Meta, in collaboration with UNESCO, has announced the Language Technology Partner Program aimed at advancing AI-driven speech recognition and translation.
The initiative invites contributors to provide extensive speech recordings, written texts, and translated sentence sets in diverse languages.
The goal is to improve AI models and make them open-source, supporting the development of multilingual, inclusive language technology.
Program Objectives and Scope
The Language Technology Partner Program focuses on developing large language models that can proficiently operate in all European Union–recognized languages, along with additional languages such as Arabic, Chinese, and Hindi.
This effort is designed to address challenges in speech recognition and translation, particularly for languages with limited digital corpora.
By fostering an open-source approach, the program seeks to promote transparency in AI development and provide companies and public organizations with the ability to fine-tune these models for industry-specific needs.
European Commission Support and STEP Seal Recognition
The project has received backing from the European Commission and is the first recipient of the Strategic Technologies for Europe Platform (STEP) Seal this year.
The STEP Seal acts as a quality label under the Digital Europe Programme, enhancing the project’s visibility and positioning it to attract further investments from both public and private sectors.
Collaborative Efforts and Technical Workshops
The initiative is a collaborative effort involving a consortium of 20 research institutions, companies, and EuroHPC centers.

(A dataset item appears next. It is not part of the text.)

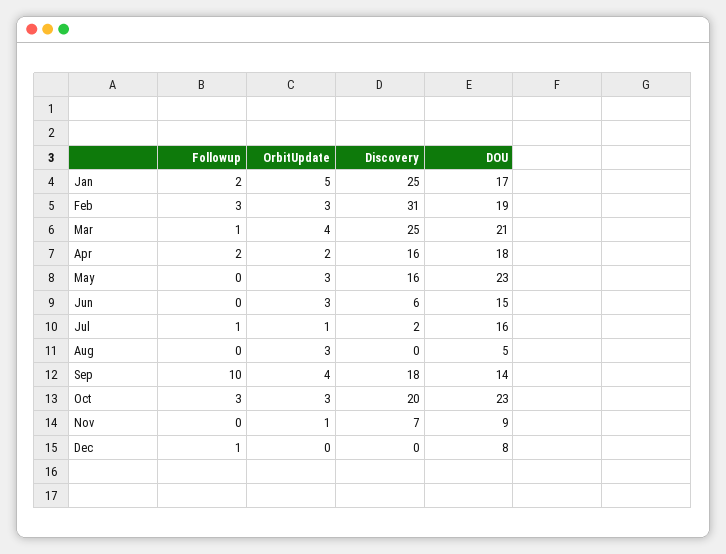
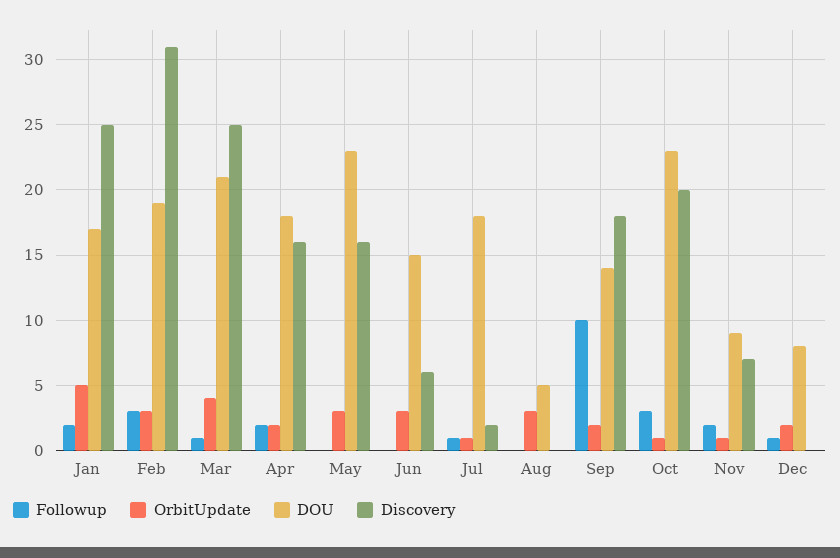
DOU, Jul: 16 -> 18
OrbitUpdate, Sep: 4 -> 2
OrbitUpdate, Oct: 3 -> 1
Followup, Nov: 0 -> 2
OrbitUpdate, Dec: 0 -> 2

Coordinated by Jan Hajič of Charles University in Czechia and co-led by Peter Sarlin, Co-Founder and CVP at AMD Silo AI, work on the project began on February 1.
As part of the program, partners will have access to exclusive technical workshops led by Meta’s Fundamental AI Research (FAIR) teams.
These workshops are designed to help participants leverage open-source models and develop language technologies tailored to specific linguistic requirements.
Advancements in Speech and Translation Technology
Building on previous successes such as the “No Language Left Behind” (NLLB) project, Meta has introduced the Massively Multilingual Speech (MMS) initiative.
This project supports transcription in over 1,100 languages and features zero-shot speech recognition, which enables accurate audio transcription even for languages not explicitly trained on.
In parallel, Meta has launched an open-source machine translation benchmark on the AI platform Hugging Face. This benchmark, designed by linguists, currently supports seven languages and evaluates translation model performance through carefully crafted sentences.
Partnership with the Nunavut Government
A notable early collaboration is with the government of Nunavut in Northern Canada.
This partnership aims to integrate Inuit languages such as Inuktitut and Inuinnaqtun into the AI models, reflecting the program’s commitment to supporting underserved languages and promoting linguistic diversity.
Addressing Data Transparency and Ethical Considerations
In keeping with its commitment to transparency, the OpenEuroLLM Project plans to release all documentation, training and testing code, and evaluation metrics along with the models.
Meta’s initiative emphasizes the importance of clear data sourcing practices, a critical aspect given past debates over the use of publicly available content.
The program seeks to ensure that contributors understand how their data will be used and aims to provide mechanisms for opting out when necessary.
Funding and Future Outlook
The Language Technology Partner Program is supported by an initial budget of €37.4 million, including €20.6 million from the EU’s Digital Europe Programme.
Although this funding is modest compared to investments in proprietary AI by other global players, the project is designed to advance open-source models that align with European values of data protection, inclusivity, and transparency.
The Language Technology Partner Program represents a strategic effort by Meta and UNESCO to foster multilingual AI innovations.
By supporting the development of high-performance, open-source language models, the initiative aims to improve speech recognition and translation technologies across diverse linguistic and cultural contexts.